WHAT IS EXPECTED
A faithful copy of the data is the goal; set it down exactly, without the images.

[[ RECORDS FOR PROCESSING open ]]

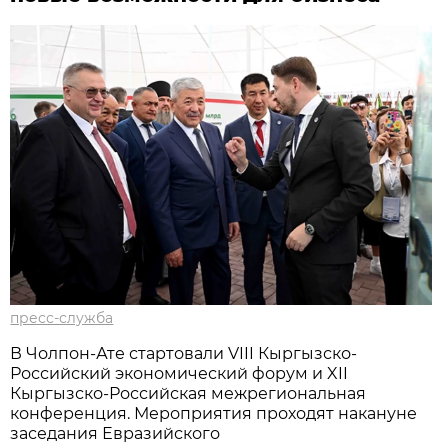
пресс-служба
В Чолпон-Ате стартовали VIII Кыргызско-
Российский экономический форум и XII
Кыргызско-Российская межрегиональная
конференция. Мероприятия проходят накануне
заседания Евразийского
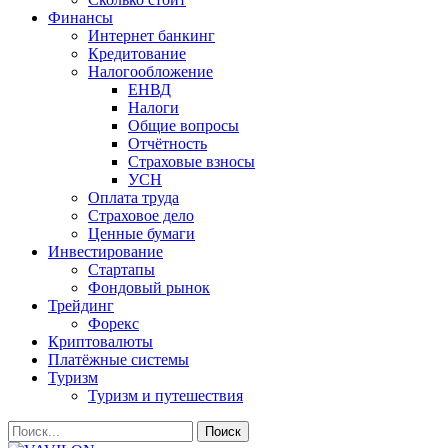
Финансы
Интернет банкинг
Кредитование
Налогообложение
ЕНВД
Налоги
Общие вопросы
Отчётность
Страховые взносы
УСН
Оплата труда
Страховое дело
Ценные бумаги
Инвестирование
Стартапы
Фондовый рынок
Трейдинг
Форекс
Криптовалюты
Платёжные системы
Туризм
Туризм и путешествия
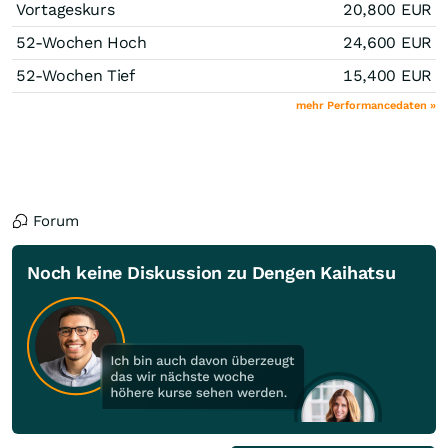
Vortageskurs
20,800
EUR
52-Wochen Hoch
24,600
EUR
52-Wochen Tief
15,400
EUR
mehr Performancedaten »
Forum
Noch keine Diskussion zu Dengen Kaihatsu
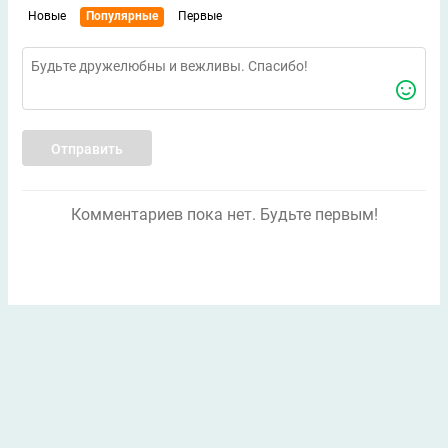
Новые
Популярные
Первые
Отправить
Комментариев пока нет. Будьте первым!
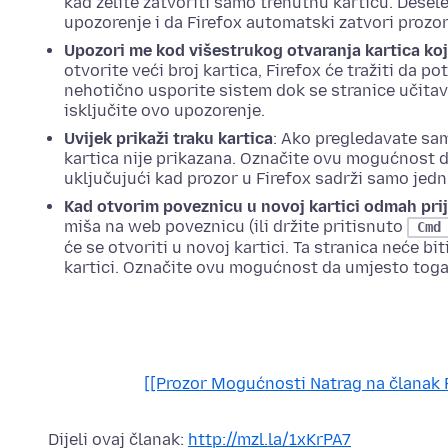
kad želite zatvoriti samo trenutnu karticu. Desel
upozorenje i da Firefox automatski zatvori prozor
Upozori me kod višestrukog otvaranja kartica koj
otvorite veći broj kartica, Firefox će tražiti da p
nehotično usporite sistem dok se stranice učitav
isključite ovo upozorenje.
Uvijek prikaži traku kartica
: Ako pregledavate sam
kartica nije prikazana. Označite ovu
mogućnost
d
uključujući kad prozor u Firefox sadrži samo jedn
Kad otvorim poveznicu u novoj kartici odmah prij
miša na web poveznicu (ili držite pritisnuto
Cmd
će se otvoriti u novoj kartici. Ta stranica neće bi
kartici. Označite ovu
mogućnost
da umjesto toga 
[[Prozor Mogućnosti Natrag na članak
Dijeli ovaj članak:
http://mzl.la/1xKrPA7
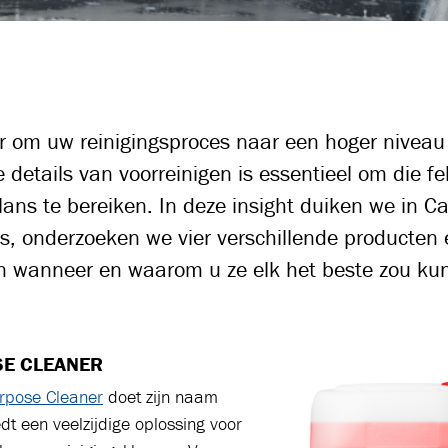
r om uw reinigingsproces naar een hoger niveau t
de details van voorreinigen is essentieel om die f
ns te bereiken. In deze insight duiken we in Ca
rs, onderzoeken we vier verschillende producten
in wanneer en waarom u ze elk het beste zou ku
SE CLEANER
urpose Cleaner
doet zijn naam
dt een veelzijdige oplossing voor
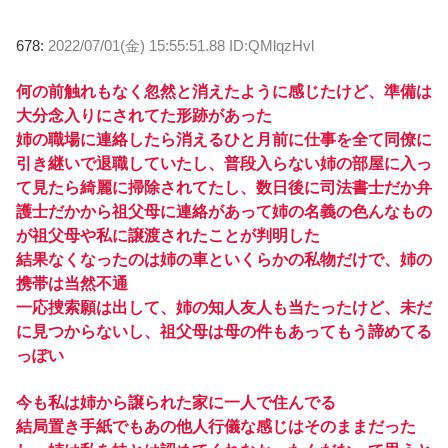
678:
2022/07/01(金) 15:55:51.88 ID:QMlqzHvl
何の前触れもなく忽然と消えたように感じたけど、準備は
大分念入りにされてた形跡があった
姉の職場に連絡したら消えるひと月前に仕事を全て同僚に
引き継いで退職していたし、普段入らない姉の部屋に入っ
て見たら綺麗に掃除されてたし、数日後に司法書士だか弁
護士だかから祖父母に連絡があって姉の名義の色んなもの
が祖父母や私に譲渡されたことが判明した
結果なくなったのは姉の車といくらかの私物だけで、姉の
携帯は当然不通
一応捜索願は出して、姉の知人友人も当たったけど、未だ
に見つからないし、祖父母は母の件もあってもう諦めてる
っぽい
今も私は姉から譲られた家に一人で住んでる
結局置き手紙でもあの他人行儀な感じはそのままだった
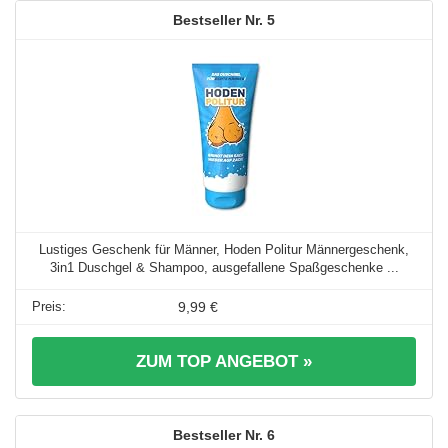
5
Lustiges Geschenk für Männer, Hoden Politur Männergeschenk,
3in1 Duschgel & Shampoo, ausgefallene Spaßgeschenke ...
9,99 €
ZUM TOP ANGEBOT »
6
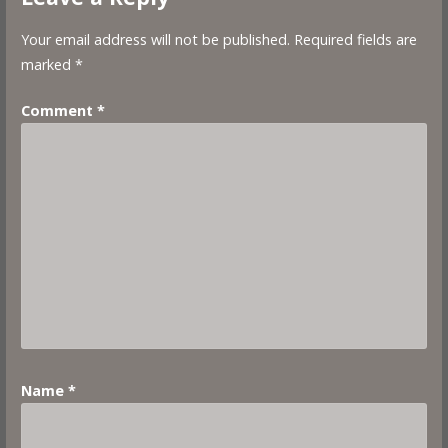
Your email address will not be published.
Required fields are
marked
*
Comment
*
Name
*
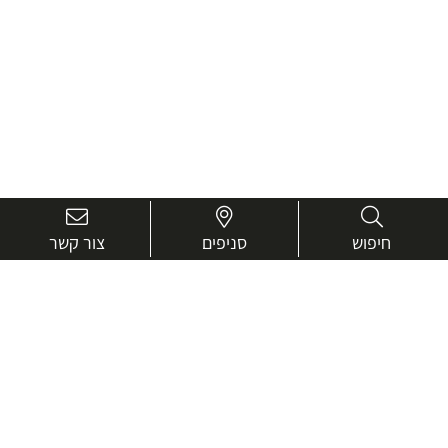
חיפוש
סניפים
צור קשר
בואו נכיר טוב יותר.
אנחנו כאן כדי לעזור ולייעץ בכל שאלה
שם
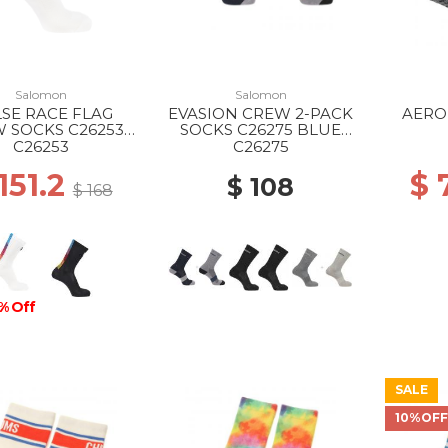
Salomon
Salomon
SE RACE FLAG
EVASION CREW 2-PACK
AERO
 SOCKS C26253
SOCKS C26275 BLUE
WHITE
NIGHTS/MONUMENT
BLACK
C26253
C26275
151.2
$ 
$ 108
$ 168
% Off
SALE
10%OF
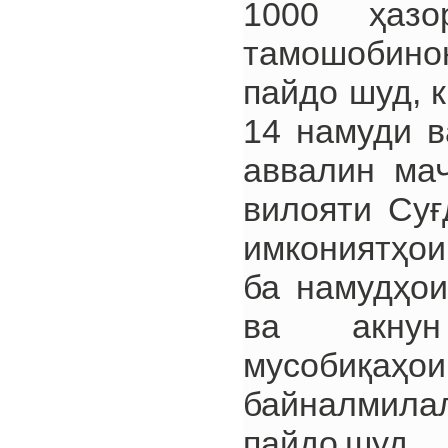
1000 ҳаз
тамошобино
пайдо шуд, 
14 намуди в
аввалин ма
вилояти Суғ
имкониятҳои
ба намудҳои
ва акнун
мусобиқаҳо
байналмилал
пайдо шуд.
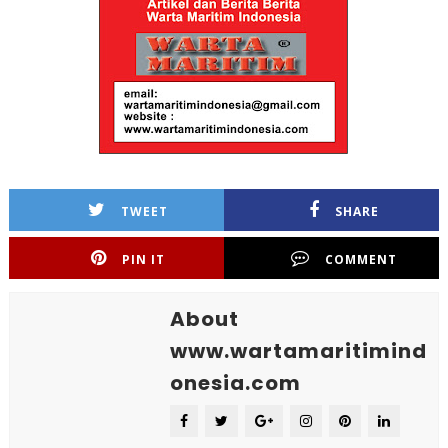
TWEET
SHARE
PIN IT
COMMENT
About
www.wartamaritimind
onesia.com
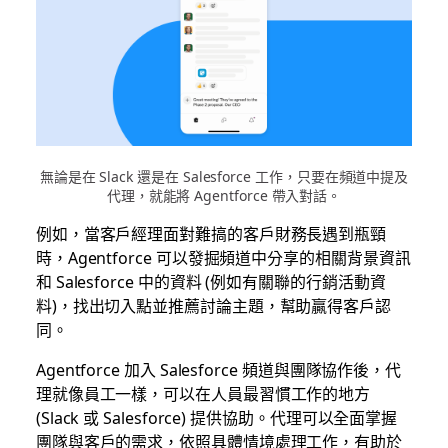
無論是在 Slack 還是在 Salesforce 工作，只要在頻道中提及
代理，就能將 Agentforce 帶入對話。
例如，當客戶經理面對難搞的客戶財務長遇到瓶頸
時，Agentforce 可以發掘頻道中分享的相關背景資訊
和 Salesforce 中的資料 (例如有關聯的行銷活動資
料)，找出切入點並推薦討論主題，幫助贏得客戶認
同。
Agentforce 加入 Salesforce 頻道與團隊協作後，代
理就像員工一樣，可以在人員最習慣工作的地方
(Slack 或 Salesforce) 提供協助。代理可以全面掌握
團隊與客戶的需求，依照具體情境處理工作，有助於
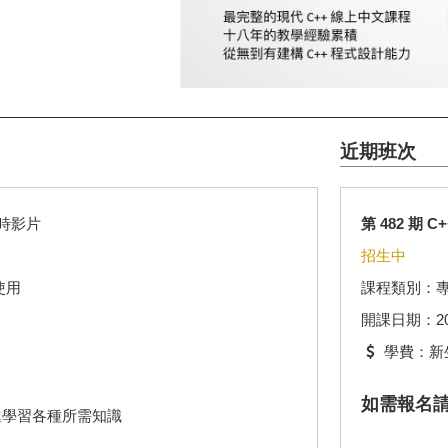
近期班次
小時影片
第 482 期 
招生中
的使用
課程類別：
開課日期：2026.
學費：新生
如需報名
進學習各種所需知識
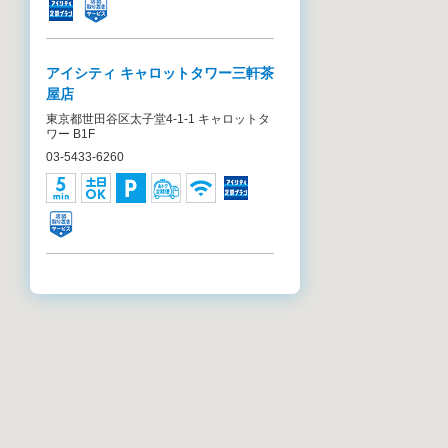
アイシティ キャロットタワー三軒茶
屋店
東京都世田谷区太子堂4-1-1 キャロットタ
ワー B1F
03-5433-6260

[[ RECORDS FOR PROCESSING closed ]]

SOLUTION TO THE PROBLEM
пресс-служба
В Чолпон-Ате стартовали VIII Кыргызско-
Российский экономический форум и XII
Кыргызско-Российская межрегиональная
конференция. Мероприятия проходят накануне
заседания Евразийского
Финансы
Интернет банкинг
Кредитование
Налогообложение
ЕНВД
Налоги
Общие вопросы
Отчётность
Страховые взносы
УСН
Оплата труда
Страховое дело
Ценные бумаги
Инвестирование
Стартапы
Фондовый рынок
Трейдинг
Форекс
Криптовалюты
Платёжные системы
Туризм
Туризм и путешествия
Vortageskurs
20,800
EUR
52-Wochen Hoch
24,600
EUR
52-Wochen Tief
15,400
EUR
mehr Performancedaten »
Forum
Noch keine Diskussion zu Dengen Kaihatsu
Новые
Популярные
Первые
Отправить
Комментариев пока нет. Будьте первым!
kad želite zatvoriti samo trenutnu karticu. Desel
upozorenje i da Firefox automatski zatvori prozor
Upozori me kod višestrukog otvaranja kartica koj
otvorite veći broj kartica, Firefox će tražiti da p
nehotično usporite sistem dok se stranice učitav
isključite ovo upozorenje.
Uvijek prikaži traku kartica
: Ako pregledavate sam
kartica nije prikazana. Označite ovu
mogućnost
d
uključujući kad prozor u Firefox sadrži samo jedn
Kad otvorim poveznicu u novoj kartici odmah prij
miša na web poveznicu (ili držite pritisnuto
Cmd
će se otvoriti u novoj kartici. Ta stranica neće bi
kartici. Označite ovu
mogućnost
da umjesto toga 
[[Prozor Mogućnosti Natrag na članak
Dijeli ovaj članak:
http://mzl.la/1xKrPA7
r om uw reinigingsproces naar een hoger niveau t
de details van voorreinigen is essentieel om die f
ns te bereiken. In deze insight duiken we in Ca
rs, onderzoeken we vier verschillende producten
in wanneer en waarom u ze elk het beste zou ku
SE CLEANER
urpose Cleaner
doet zijn naam
dt een veelzijdige oplossing voor
678:
2022/07/01(金) 15:55:51.88 ID:QMlqzHvl
何の前触れもなく忽然と消えたように感じたけど、準備は
大分念入りにされてた形跡があった
姉の職場に連絡したら消えるひと月前に仕事を全て同僚に
引き継いで退職していたし、普段入らない姉の部屋に入っ
て見たら綺麗に掃除されてたし、数日後に司法書士だか弁
護士だかから祖父母に連絡があって姉の名義の色んなもの
が祖父母や私に譲渡されたことが判明した
結果なくなったのは姉の車といくらかの私物だけで、姉の
携帯は当然不通
一応捜索願は出して、姉の知人友人も当たったけど、未だ
に見つからないし、祖父母は母の件もあってもう諦めてる
っぽい
今も私は姉から譲られた家に一人で住んでる
結局置き手紙でもあの他人行儀な感じはそのままだった
5
Lustiges Geschenk für Männer, Hoden Politur Männergeschenk,
3in1 Duschgel & Shampoo, ausgefallene Spaßgeschenke ...
9,99 €
ZUM TOP ANGEBOT »
6
Your email address will not be published.
Required fields are
marked
*
Comment
*
Name
*
חיפוש
סניפים
צור קשר
בואו נכיר טוב יותר.
אנחנו כאן כדי לעזור ולייעץ בכל שאלה
שם
Salomon
Salomon
SE RACE FLAG
EVASION CREW 2-PACK
AERO
 SOCKS C26253
SOCKS C26275 BLUE
WHITE
NIGHTS/MONUMENT
BLACK
C26253
C26275
151.2
$ 
$ 108
$ 168
% Off
SALE
10%OF
1000 ҳаз
тамошобино
пайдо шуд, 
14 намуди в
аввалин ма
вилояти Суғ
имкониятҳои
ба намудҳои
ва акнун
мусобиқаҳо
байналмилал
пайдо шуд.
TWEET
SHARE
PIN IT
COMMENT
About
www.wartamaritimind
onesia.com
無論是在 Slack 還是在 Salesforce 工作，只要在頻道中提及
代理，就能將 Agentforce 帶入對話。
例如，當客戶經理面對難搞的客戶財務長遇到瓶頸
時，Agentforce 可以發掘頻道中分享的相關背景資訊
和 Salesforce 中的資料 (例如有關聯的行銷活動資
料)，找出切入點並推薦討論主題，幫助贏得客戶認
同。
Agentforce 加入 Salesforce 頻道與團隊協作後，代
理就像員工一樣，可以在人員最習慣工作的地方
(Slack 或 Salesforce) 提供協助。代理可以全面掌握
團隊與客戶的需求，依照具體情境處理工作，有助於
近期班次
小時影片
第 482 期 
招生中
的使用
課程類別：
開課日期：2026.
學費：新生
如需報名
進學習各種所需知識
アイシティ キャロットタワー三軒茶
屋店
東京都世田谷区太子堂4-1-1 キャロットタ
ワー B1F
03-5433-6260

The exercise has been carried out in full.